---- Records to process

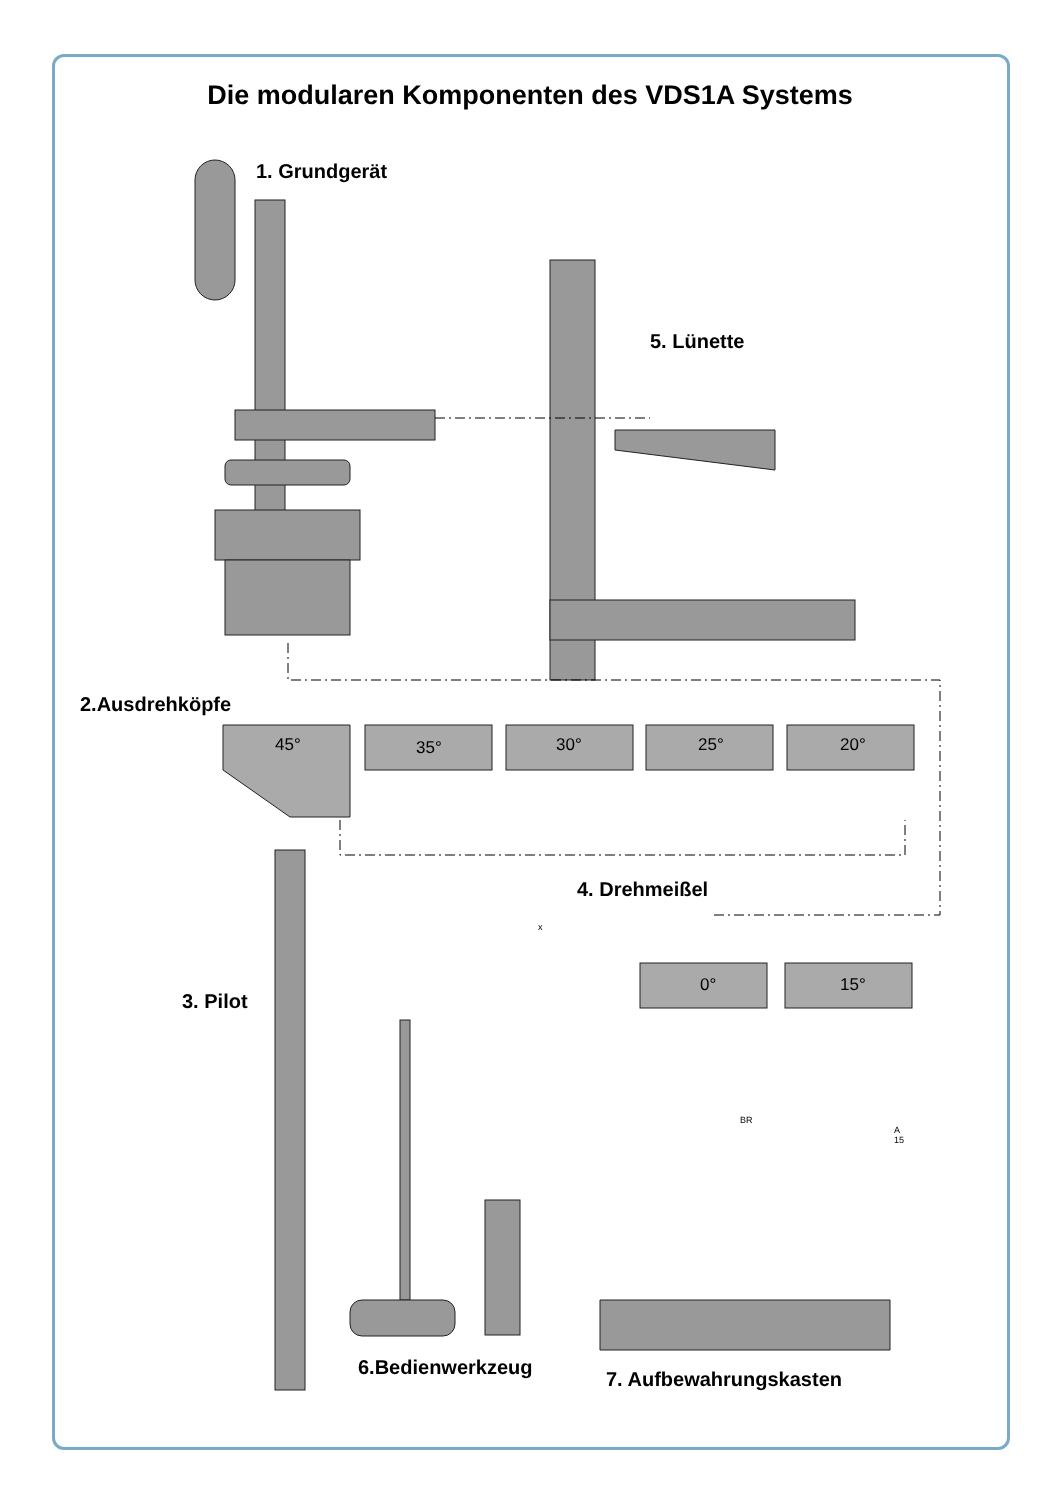Die modularen Komponenten des VDS1A Systems
1. Grundgerät
5. Lünette
2.Ausdrehköpfe
45° 35° 30° 25° 20°
4. Drehmeißel
x
0° 15°
3. Pilot
BR
A
15
6.Bedienwerkzeug
7. Aufbewahrungskasten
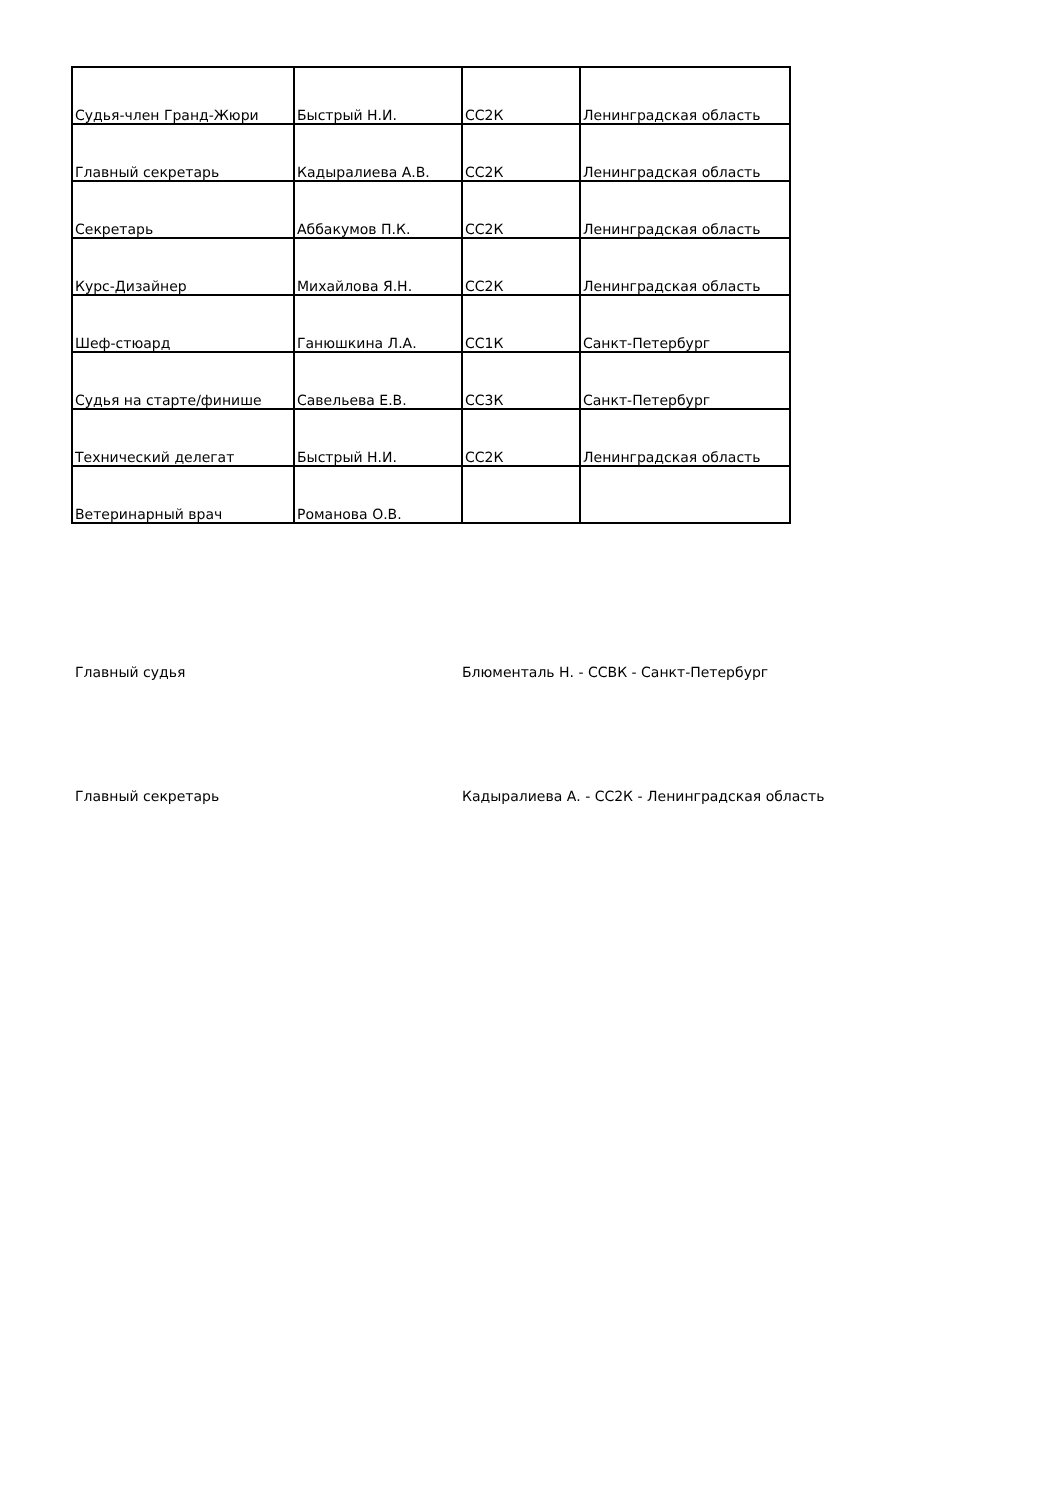| Судья-член Гранд-Жюри | Быстрый Н.И. | СС2К | Ленинградская область |
| Главный секретарь | Кадыралиева А.В. | СС2К | Ленинградская область |
| Секретарь | Аббакумов П.К. | СС2К | Ленинградская область |
| Курс-Дизайнер | Михайлова Я.Н. | СС2К | Ленинградская область |
| Шеф-стюард | Ганюшкина Л.А. | СС1К | Санкт-Петербург |
| Судья на старте/финише | Савельева Е.В. | СС3К | Санкт-Петербург |
| Технический делегат | Быстрый Н.И. | СС2К | Ленинградская область |
| Ветеринарный врач | Романова О.В. | | |
Главный судья Блюменталь Н. - ССВК - Санкт-Петербург
Главный секретарь Кадыралиева А. - СС2К - Ленинградская область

--------

**To do:** Which lines above hold the string "Главный"? Copy every one of them.

**Problem solution:**
| Главный секретарь | Кадыралиева А.В. | СС2К | Ленинградская область |
Главный судья Блюменталь Н. - ССВК - Санкт-Петербург
Главный секретарь Кадыралиева А. - СС2К - Ленинградская область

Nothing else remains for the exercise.